“You make it look so easy.”
I glance up at Helene, who has come to the front to watch me, and I give her a small smile.
“It takes time. You’ll get there. Just don’t expect more from yourself than what you already know how to do, until you feel confident doing it.”
Her nose scrunches up and her brows furrow. “Huh?”
I hide my smile at her response, pulling the clay gently upward and outward, forming the curved sides of the bowl.
“Pottery skills are layered. Practice the basics over and over until you feel like you have a really good handle on them. Then move on to something new. You’ve been at this for a few weeks now. Can you think of anything you need to work on?”
She pauses for a second, thinking it over. “I think I need to get better at centering.”
I nod. “Great idea. Maybe try centering at a higher speed.”
Helene watches me for another beat or two as I perfect the edges of the bowl, then she returns to her workstation. I can’t help but smile to myself. She didn’t really listen to me when I was suggesting that same bit of advice to the class before, but she finally heard it when I was gently nudging her toward figuring it out herself.
Like I said, little weirdos.
Once I’m finished with my bowl, I wire my piece off the bat and set it on a table in the middle of the room as an example. Then I return to my wheel and begin working on a vase. I continue glancing up, checking in on everyone over the course of the remaining 30 minutes of class to make sure they’re working well with their clay, answering questions as they come.

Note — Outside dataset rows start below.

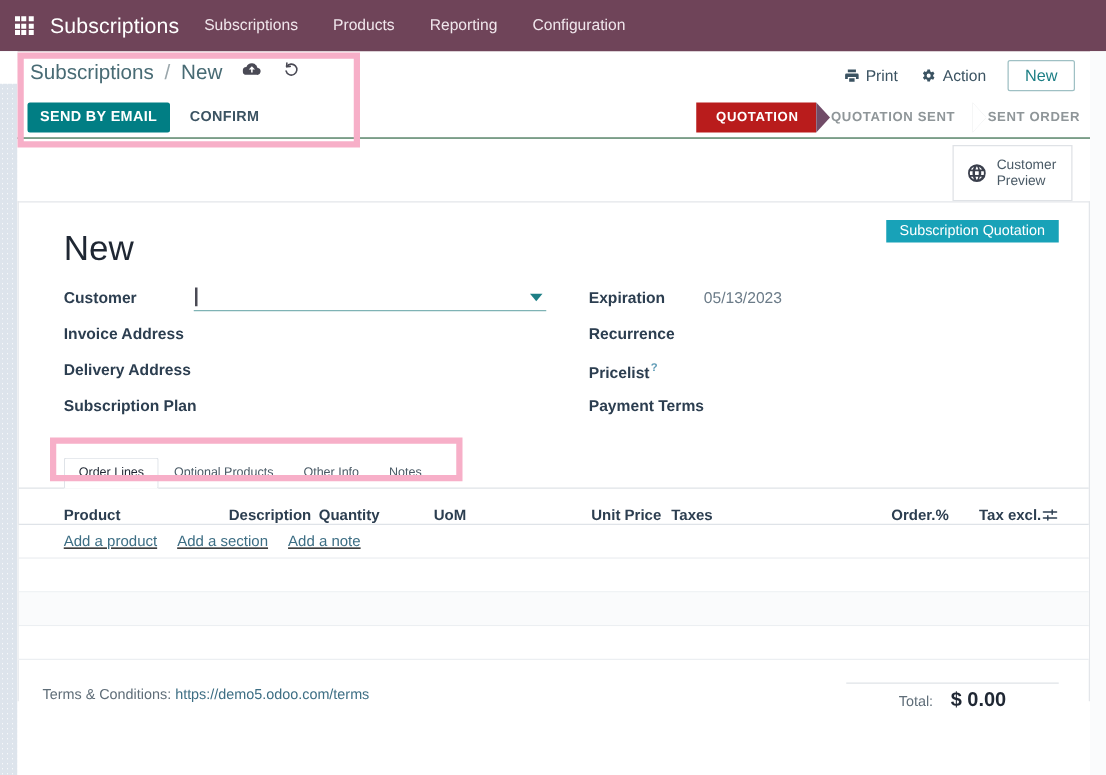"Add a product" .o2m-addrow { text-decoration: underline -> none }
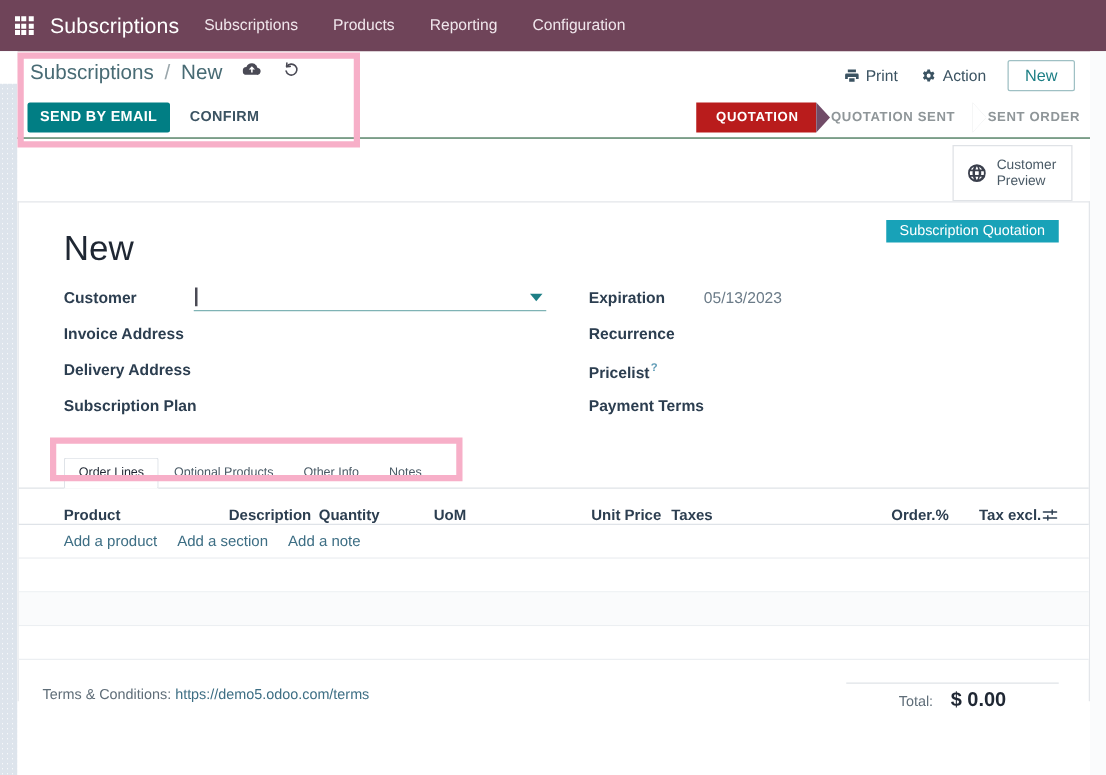"Total:" .tot-line { justify-content: center -> space-between }
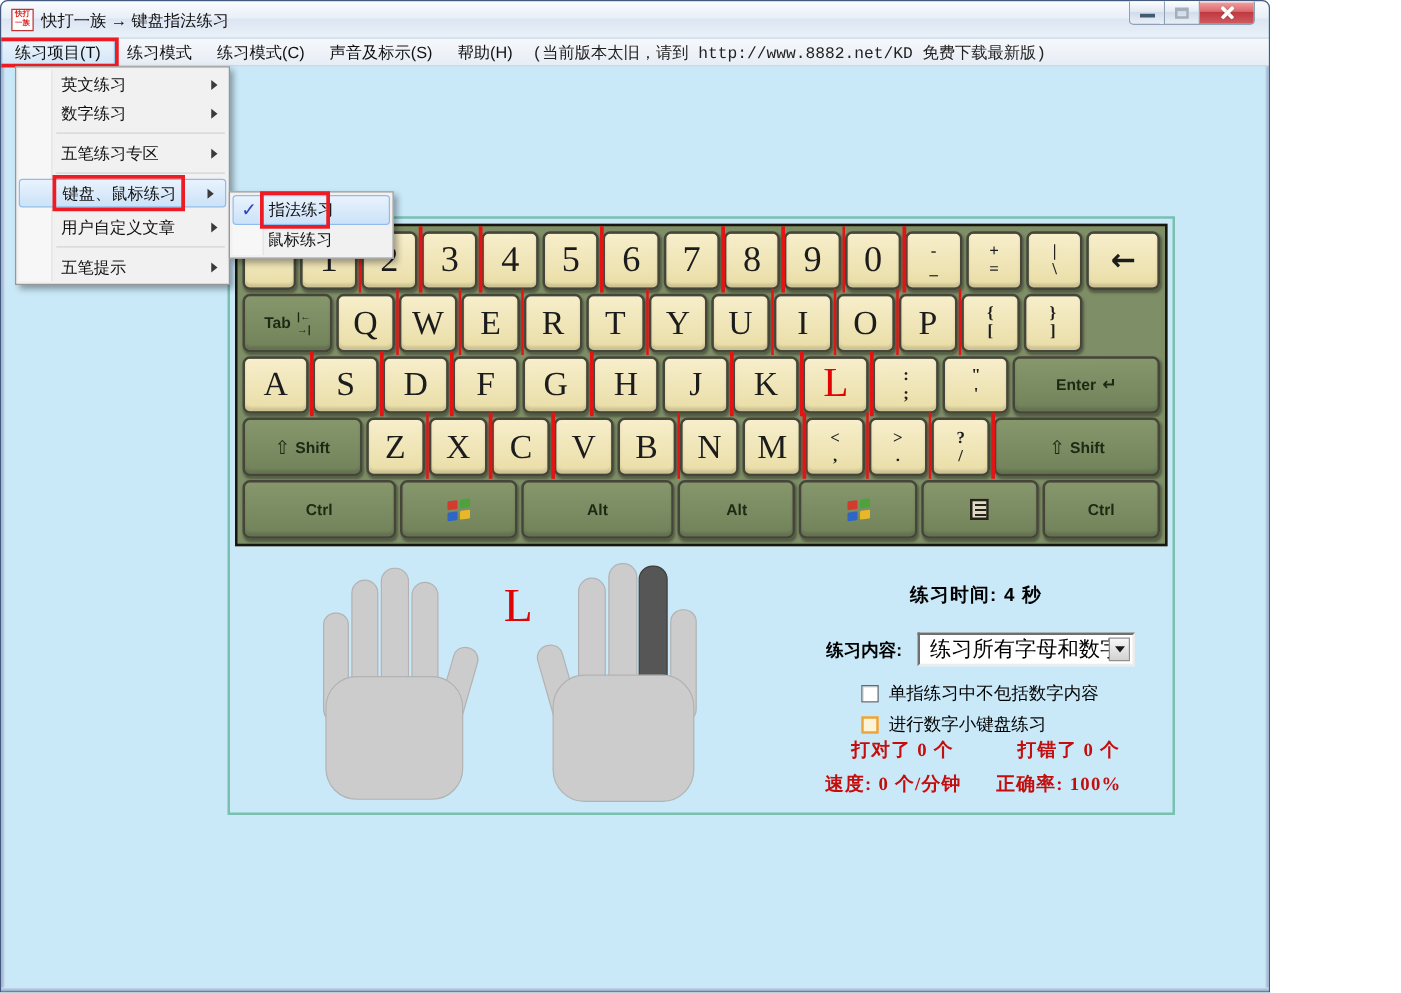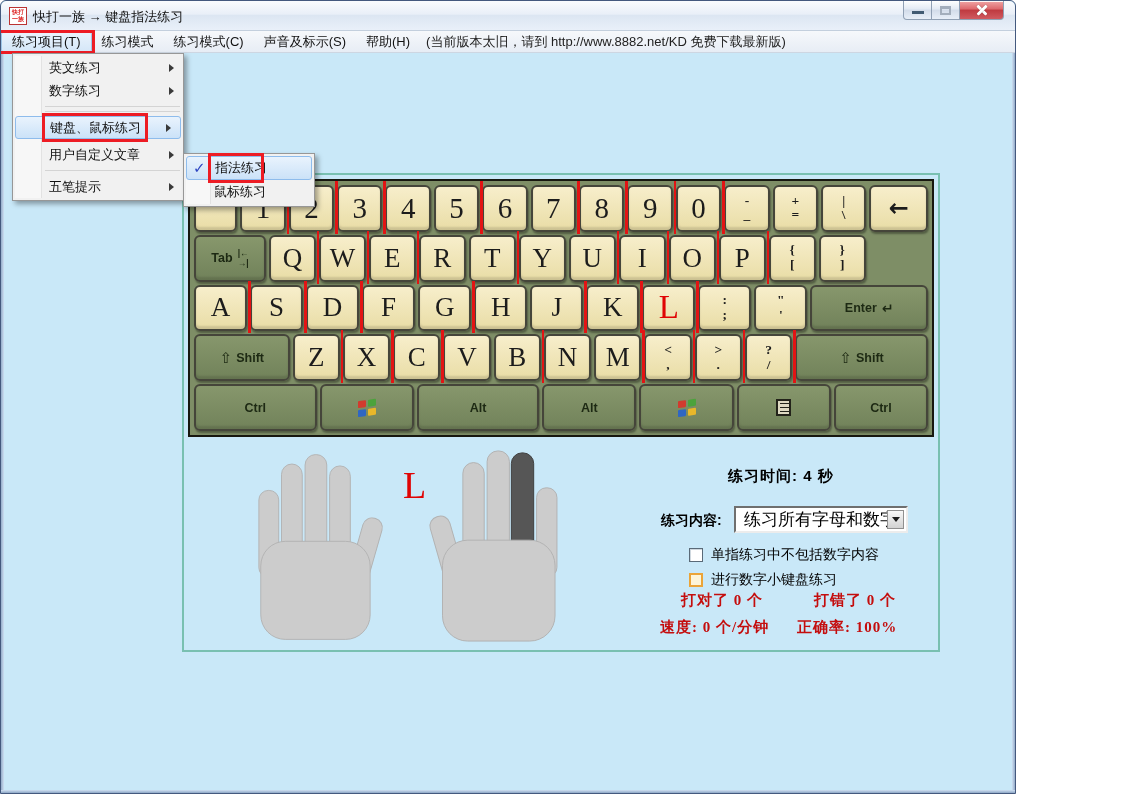"(当前版本太旧，请到 http://www.8882.net/KD" .mb-notice { font-family: none -> Liberation Mono, monospace }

When I was first approached about teaching a ceramics class for the summer school students, I rolled my eyes so hard they nearly fell out of my head.
The absolute last thing I would ever want to do with my time is teach, and teach teenagers at that. Teachers are supposed to be gentle and thoughtful and have an internal desire to build up the next generation of people.
Those are not my skill sets, but Principal Cohen basically begged me to do it—apparently Cedar Point High School needed another art class to offer during the summer or several students who were one art unit shy of what they needed for graduation wouldn’t be able to collect their diplomas and go to college. It sounded like a made-up story to me, but I figured the three-hour class twice a week would basically be a chance for me to get paid and use free supplies to test out new stuff.
And it was. It was also a really cool way to spend some of my time over the summer. Sure, there were a few little shits who just wanted to mess around, but I met two very sweet girls who were interested in art, and I got to teach them how to do something new, something I love. It was a pass/fail art elective, so nobody needed to be graded and everyone just got to explore working with clay and water and a wheel. Watching them get better throughout our 6-week session was gratifying in a way I didn’t know I could feel.
So when the principal asked if I was interested in transitioning the class into a 12-week elective during the fall semester—and promised I’d still only have to teach twice a week—I said yes. Now, we’re a month into the semester, and I guess I’m technically a faculty member at my alma mater.
It’s a wild thing to say considering all the trouble I got into when I was a student.
“Alright everyone, spend the last few minutes of class cleaning up your workstations. Most of you saw me up here making a vase. That’s what you’re going to be doing next week, so make sure you’re here on time.” I glance at Johnny as he passes by me, taking his phallic mound of clay to the clay heap. “I’m looking at you, mister. I’m not going to repeat the stuff I say at the start of class again. You need to be here at 2:30 with your butt in that chair. No more dawdling. Got it?”
I wince internally. Did I just say no more dawdling?
Johnny gives me a charming grin, oblivious to my internal critique. “I aim to please, Ms. Ventura.”
I shake my head and begin cleaning up my own station, saying goodbye to the students as they wrap up and trickle out of the studio, eager to take off. I don’t blame them; I remember being just as eager.
When the door shuts behind the last student, I let out a sigh and glance around at my classroom. The airy space is significantly larger than we need for such a small group of students, but it means everyone gets plenty of space, which is nice.
Cedar Point High School has an enrollment of around 500 students. The campus isn’t that big, but it was designed to expand with anticipated city growth over the next 10 to 20 years. Even though ceramics was originally only supposed to be a temporary elective over the summer, I was given a full-size classroom in the annex alongside the other art classes.
It’s where our current class is located as well, and I really love it. Unlike my own shed, it has huge windows and lets in lots of natural light. We get to prop the doors open and use outside space if we need it because we’re at the back of campus adjacent to a long stretch of cement and grass. It’s beginning to get a little too cold for that now, though, and the doors have stayed firmly closed over the past week. Even so, it’s still such a bright, airy place to work.
Sometimes I wish I could bring my projects here, and on more than a few occasions, I’ve considered it. But it would be such an inconvenience to have to drive over here every day, and I can’t be sure I’ll be teaching this class again in the spring.
I’m locking up the studio when I hear my name.
“Heading home, Ms. Ventura?”
I smile at the sound of Sam Rush’s voice, and I turn to look in his direction. “You know I hate when…” But my words die on my tongue when I see who he’s walking with.
Son of a bitch. What the hell is Bishop doing here?
“…when you call me that,” I finish, the playful lilt to my comment gone in a flash.